╭──
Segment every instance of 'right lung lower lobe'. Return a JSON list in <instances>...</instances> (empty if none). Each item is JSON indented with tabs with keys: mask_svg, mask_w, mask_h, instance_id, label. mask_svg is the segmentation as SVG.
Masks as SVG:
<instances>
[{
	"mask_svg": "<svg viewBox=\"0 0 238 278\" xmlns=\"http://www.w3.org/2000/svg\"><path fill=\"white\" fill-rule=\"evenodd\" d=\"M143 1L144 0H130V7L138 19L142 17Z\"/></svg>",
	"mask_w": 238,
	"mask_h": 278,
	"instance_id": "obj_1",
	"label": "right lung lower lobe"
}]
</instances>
╰──
*What is needed*.
Print every one of the records above again, word for word and character for character, with nothing added or left out.

*Solution to the exercise*.
Segment every instance of 'right lung lower lobe'. Return a JSON list in <instances>...</instances> (empty if none). Each item is JSON indented with tabs with keys: mask_svg, mask_w, mask_h, instance_id, label. mask_svg is the segmentation as SVG.
Masks as SVG:
<instances>
[{
	"mask_svg": "<svg viewBox=\"0 0 238 278\" xmlns=\"http://www.w3.org/2000/svg\"><path fill=\"white\" fill-rule=\"evenodd\" d=\"M143 1L144 0H130V7L138 19L142 17Z\"/></svg>",
	"mask_w": 238,
	"mask_h": 278,
	"instance_id": "obj_1",
	"label": "right lung lower lobe"
}]
</instances>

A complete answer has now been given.